Damit werde die Entscheidung des Bundesliga-Senats 2 vollinhaltlich angefochten. Der vor rund vier Wochen gefasste Beschluss wäre laut VdF sowohl juristisch als auch in seiner Signalwirkung kritisch zu hinterfragen. Die Begründung lautete, dass der Vertrag in jeder Hinsicht missverständlich formuliert sei und somit davon auszugehen ist, dass beide Parteien eine Option wollten und diese auch zählt, egal welches Datum dafür vorgesehen war.
VdF-Vorsitzender Gernot Baumgartner: "Die Entscheidung des Senats 2 ist ein fatales Signal gegenüber der Professionalisierung des österreichischen Fußballs. Mit dieser Entscheidung werden Vereine, die schlampig oder unprofessionell arbeiten, belohnt bzw. dazu motiviert." Trotz dieser Umstände nehme Paul Komposch vorübergehend - jedoch unter Protest - am Training des TSV Hartberg teil und respektiert damit formal die Entscheidung des Senats 2.
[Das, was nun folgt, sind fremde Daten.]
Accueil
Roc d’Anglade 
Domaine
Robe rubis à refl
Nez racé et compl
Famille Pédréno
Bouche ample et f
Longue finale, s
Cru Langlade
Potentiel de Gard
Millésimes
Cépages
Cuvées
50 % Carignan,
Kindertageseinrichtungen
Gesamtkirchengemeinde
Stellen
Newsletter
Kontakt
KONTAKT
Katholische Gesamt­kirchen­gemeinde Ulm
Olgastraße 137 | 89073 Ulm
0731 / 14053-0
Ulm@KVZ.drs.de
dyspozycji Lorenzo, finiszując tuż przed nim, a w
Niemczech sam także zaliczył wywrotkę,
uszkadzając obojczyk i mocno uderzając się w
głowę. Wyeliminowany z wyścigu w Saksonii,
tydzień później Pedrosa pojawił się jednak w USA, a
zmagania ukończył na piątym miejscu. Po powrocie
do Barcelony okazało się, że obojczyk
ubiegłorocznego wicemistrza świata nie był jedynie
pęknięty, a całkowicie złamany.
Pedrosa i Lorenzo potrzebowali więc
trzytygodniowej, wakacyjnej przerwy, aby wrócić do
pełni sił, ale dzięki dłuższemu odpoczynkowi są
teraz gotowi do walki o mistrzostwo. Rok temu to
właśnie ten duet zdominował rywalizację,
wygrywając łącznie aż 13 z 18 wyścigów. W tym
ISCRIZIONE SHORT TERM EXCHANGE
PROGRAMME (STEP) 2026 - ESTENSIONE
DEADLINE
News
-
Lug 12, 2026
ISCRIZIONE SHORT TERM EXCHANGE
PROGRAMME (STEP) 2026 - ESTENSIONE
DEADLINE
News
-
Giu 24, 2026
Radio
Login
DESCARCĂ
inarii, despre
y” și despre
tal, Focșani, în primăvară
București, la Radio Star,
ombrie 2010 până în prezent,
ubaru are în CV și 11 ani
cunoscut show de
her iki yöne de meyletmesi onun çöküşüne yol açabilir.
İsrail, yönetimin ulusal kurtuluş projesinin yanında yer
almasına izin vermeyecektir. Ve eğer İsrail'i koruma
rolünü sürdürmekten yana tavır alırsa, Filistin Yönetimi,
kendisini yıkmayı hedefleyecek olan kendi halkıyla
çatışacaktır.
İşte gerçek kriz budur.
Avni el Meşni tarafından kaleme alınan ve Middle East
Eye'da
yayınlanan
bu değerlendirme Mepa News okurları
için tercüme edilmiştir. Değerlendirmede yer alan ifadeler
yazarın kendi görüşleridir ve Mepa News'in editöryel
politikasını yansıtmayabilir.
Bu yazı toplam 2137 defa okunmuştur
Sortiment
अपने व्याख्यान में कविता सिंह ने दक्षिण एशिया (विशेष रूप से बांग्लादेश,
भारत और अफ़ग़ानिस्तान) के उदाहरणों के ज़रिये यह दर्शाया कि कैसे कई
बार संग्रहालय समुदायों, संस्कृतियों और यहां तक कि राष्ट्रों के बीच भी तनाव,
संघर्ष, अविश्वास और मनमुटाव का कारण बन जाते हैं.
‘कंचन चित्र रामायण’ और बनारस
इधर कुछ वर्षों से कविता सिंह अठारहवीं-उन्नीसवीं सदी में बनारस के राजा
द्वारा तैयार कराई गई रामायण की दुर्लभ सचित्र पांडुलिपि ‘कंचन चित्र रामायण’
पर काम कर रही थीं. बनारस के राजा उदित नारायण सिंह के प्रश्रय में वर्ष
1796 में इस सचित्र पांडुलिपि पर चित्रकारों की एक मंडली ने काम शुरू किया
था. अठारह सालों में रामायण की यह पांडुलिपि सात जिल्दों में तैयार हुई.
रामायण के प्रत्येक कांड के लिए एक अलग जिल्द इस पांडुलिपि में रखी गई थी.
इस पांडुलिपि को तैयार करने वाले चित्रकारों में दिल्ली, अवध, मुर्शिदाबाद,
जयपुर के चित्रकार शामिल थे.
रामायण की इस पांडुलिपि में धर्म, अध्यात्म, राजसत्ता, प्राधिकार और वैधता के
Der Spieler habe den Verein bereits über seinen endgültigen Entschluss informiert, aus sportlichen Gründen im Sinne seiner Karriere ehestmöglich einen Vereinswechsel zu vollziehen. Dafür werden alle zur Verfügung stehenden Rechtsmittel, wie nun der Protest beim Protestkomitee und in weiterer Folge der Gang zum Arbeitsgericht - allenfalls auch unter Einbringung eines Antrags auf Erlass einer Einstweiligen Verfügung - ausgeschöpft. Gernot Baumgartner: "Im Sinne des Spielers und aller Beteiligten ist zu hoffen, dass das Protestkomitee nun rasch eine Entscheidung trifft."